How to complete this task: Exactly the lines from the start of the data below through the line containing "không cần thiết." must be returned, and no others.

◇ ◇ ◇ ◇ ◇ ◇ ◇

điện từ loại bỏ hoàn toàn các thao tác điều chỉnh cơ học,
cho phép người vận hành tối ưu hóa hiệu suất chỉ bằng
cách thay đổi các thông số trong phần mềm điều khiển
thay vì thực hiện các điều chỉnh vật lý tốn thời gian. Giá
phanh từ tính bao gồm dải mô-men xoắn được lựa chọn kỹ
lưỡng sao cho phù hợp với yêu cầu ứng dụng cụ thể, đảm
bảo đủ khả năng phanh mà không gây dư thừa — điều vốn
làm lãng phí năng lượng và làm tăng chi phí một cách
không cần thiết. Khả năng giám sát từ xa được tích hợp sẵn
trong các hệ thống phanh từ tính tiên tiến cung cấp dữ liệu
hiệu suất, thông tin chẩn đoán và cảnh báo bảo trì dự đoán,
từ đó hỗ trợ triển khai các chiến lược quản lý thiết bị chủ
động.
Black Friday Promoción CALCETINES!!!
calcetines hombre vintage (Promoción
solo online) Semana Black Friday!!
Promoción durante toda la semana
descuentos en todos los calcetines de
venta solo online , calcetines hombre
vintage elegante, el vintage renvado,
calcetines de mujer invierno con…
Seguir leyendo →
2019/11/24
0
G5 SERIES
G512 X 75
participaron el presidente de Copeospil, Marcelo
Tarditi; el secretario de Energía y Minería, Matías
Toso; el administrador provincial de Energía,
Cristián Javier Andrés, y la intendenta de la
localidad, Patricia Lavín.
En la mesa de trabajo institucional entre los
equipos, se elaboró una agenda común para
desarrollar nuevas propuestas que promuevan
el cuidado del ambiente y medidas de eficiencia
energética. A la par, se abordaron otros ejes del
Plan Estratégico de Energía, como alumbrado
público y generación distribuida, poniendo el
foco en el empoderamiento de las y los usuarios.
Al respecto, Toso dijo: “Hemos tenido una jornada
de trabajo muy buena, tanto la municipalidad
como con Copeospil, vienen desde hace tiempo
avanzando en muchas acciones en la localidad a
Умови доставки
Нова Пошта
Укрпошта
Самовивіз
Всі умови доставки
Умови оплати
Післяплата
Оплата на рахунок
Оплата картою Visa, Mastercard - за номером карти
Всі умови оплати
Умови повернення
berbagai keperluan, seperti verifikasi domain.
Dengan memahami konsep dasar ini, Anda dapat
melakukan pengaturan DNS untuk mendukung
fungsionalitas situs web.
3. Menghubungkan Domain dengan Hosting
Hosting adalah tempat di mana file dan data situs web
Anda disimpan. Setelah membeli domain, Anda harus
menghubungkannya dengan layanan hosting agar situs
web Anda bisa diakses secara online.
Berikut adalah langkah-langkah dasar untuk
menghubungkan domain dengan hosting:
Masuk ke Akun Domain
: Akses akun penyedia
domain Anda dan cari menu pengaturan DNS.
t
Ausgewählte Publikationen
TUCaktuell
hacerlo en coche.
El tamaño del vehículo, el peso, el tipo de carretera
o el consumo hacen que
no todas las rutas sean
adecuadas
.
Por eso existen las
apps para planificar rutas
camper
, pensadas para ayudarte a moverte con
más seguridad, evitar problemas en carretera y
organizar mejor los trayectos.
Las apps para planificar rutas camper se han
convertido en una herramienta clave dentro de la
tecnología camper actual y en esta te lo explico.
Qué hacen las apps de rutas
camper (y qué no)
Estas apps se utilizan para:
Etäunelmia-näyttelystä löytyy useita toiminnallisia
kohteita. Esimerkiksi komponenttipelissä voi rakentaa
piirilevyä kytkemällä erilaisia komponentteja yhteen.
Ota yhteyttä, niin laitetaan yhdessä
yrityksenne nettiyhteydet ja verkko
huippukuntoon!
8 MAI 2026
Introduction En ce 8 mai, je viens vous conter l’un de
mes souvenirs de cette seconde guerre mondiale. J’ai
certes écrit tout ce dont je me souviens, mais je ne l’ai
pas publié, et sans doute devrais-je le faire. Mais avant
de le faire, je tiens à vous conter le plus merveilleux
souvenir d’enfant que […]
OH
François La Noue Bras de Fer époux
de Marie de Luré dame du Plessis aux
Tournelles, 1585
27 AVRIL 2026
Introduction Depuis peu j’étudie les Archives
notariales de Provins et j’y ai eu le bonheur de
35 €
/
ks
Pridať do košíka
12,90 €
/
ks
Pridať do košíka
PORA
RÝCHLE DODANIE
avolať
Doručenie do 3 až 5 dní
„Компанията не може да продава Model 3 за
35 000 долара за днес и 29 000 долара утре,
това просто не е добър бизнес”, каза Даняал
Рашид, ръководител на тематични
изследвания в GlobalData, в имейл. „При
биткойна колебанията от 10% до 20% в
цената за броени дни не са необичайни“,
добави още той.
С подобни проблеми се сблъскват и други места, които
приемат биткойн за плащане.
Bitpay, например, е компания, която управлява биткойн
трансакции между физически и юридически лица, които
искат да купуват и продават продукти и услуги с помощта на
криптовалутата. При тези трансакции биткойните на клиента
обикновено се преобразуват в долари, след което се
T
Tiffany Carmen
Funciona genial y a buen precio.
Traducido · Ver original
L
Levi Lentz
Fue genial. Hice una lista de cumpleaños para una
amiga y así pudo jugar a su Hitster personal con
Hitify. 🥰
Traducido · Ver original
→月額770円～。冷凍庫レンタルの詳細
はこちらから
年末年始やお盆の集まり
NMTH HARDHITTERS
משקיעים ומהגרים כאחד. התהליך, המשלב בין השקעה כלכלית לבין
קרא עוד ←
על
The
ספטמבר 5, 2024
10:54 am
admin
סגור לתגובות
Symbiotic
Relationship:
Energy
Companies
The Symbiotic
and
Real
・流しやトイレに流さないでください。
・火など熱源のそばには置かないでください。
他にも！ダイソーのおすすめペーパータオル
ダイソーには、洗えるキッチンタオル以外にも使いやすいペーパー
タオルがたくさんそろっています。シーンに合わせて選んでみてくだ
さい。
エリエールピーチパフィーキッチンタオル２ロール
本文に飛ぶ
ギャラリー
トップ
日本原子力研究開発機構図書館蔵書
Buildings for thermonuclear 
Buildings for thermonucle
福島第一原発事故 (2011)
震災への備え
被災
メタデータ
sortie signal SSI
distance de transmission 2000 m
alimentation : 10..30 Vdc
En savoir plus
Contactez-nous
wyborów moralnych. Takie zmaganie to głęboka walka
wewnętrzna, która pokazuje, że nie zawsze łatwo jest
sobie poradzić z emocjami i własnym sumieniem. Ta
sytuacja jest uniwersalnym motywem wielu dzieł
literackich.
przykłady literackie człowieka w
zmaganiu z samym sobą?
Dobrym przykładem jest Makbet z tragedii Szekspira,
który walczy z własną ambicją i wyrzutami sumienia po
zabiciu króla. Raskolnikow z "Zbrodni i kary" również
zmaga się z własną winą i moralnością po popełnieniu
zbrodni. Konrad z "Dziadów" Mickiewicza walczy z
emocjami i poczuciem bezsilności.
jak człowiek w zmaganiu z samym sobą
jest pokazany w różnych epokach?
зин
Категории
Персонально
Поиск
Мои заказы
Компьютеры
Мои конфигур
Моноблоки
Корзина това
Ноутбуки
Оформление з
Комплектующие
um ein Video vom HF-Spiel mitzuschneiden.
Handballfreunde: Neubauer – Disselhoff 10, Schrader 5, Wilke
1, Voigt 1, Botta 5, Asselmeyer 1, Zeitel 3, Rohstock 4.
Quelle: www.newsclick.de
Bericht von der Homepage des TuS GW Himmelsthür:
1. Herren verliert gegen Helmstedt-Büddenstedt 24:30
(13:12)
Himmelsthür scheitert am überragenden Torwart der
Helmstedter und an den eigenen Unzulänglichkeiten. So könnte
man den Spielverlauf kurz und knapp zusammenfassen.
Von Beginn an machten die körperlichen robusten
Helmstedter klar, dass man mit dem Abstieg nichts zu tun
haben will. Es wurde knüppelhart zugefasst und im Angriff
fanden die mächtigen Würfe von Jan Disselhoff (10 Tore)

◇ ◇ ◇ ◇ ◇ ◇ ◇

Output of the task:
điện từ loại bỏ hoàn toàn các thao tác điều chỉnh cơ học,
cho phép người vận hành tối ưu hóa hiệu suất chỉ bằng
cách thay đổi các thông số trong phần mềm điều khiển
thay vì thực hiện các điều chỉnh vật lý tốn thời gian. Giá
phanh từ tính bao gồm dải mô-men xoắn được lựa chọn kỹ
lưỡng sao cho phù hợp với yêu cầu ứng dụng cụ thể, đảm
bảo đủ khả năng phanh mà không gây dư thừa — điều vốn
làm lãng phí năng lượng và làm tăng chi phí một cách
không cần thiết. Khả năng giám sát từ xa được tích hợp sẵn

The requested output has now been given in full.